* [What you have to do]: Set every entry down again exactly, excluding any pictures.

* [Data items]:
%%

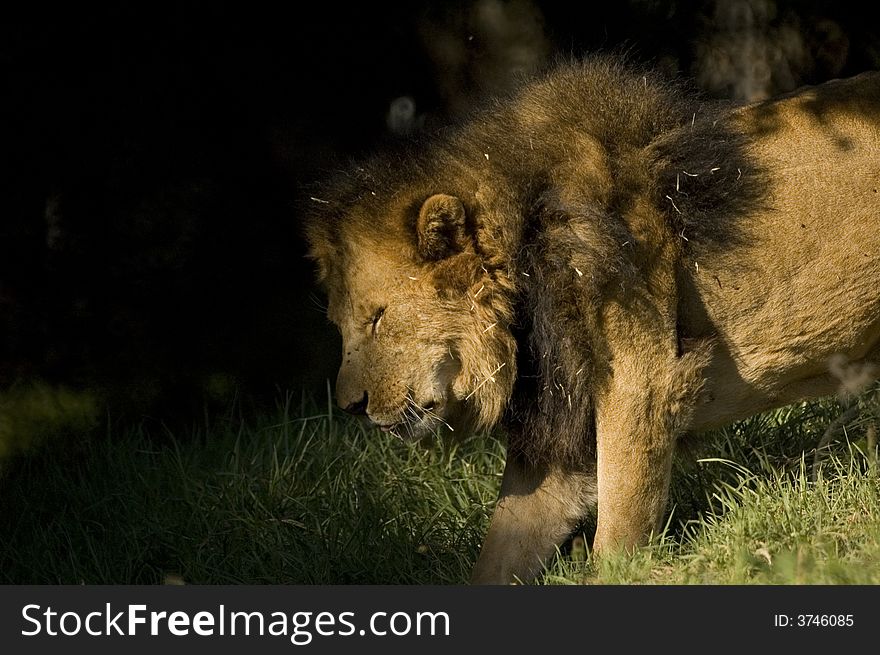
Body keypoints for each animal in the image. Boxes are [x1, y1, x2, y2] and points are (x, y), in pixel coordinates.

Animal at [304, 59, 880, 588]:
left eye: (378, 318)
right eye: (341, 326)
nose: (349, 407)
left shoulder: (641, 382)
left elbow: (617, 530)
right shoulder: (566, 427)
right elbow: (501, 549)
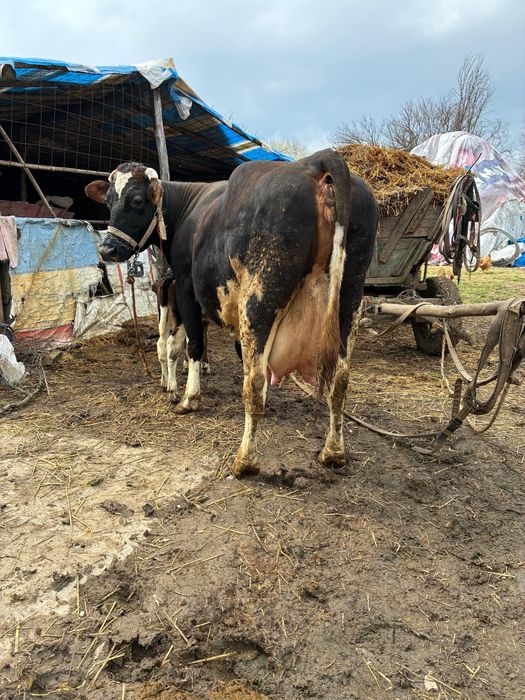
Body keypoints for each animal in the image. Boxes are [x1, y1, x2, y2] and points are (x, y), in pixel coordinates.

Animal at [86, 150, 378, 477]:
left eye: (136, 201)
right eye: (108, 201)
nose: (108, 250)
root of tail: (316, 160)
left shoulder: (186, 287)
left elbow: (192, 346)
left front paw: (188, 398)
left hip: (261, 295)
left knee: (255, 379)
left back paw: (245, 460)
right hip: (349, 296)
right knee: (339, 379)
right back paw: (333, 453)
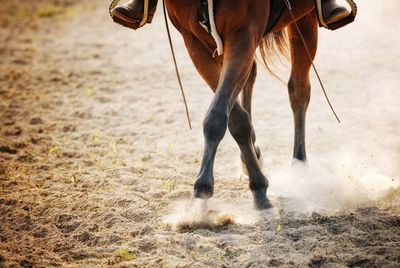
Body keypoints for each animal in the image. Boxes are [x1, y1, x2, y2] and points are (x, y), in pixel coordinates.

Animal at [165, 0, 318, 209]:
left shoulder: (243, 33)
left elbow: (218, 116)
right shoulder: (194, 40)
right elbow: (233, 116)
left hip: (303, 19)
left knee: (299, 89)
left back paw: (299, 166)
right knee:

%%

* [Problem solution]:
Body keypoints for each animal in the image. Boxes are [x1, y1, x2, y2] and points are (x, y), in pixel coordinates.

Animal at [304, 59, 880, 588]:
left eye: (378, 318)
right eye: (341, 326)
nose: (349, 407)
left shoulder: (641, 382)
left elbow: (617, 530)
right shoulder: (566, 427)
right elbow: (501, 549)
Body keypoints for each animal in the image. Boxes are [x1, y1, x2, y2] and points are (x, y), in pixel coordinates.

Animal at [86, 150, 378, 477]:
left eye: (136, 201)
right eye: (108, 201)
nose: (108, 250)
root of tail: (316, 160)
left shoulder: (186, 287)
left elbow: (192, 346)
left front paw: (188, 398)
left hip: (261, 295)
left knee: (255, 379)
left back paw: (245, 460)
right hip: (349, 296)
right knee: (339, 379)
right back paw: (333, 453)
Body keypoints for each animal in the image. Boxes are [x1, y1, x2, y2] and points are (x, y), in pixel coordinates.

Animal at [165, 0, 318, 209]:
left shoulder: (243, 33)
left elbow: (218, 116)
right shoulder: (194, 40)
right elbow: (233, 116)
left hip: (303, 19)
left knee: (299, 89)
left back paw: (299, 166)
right knee:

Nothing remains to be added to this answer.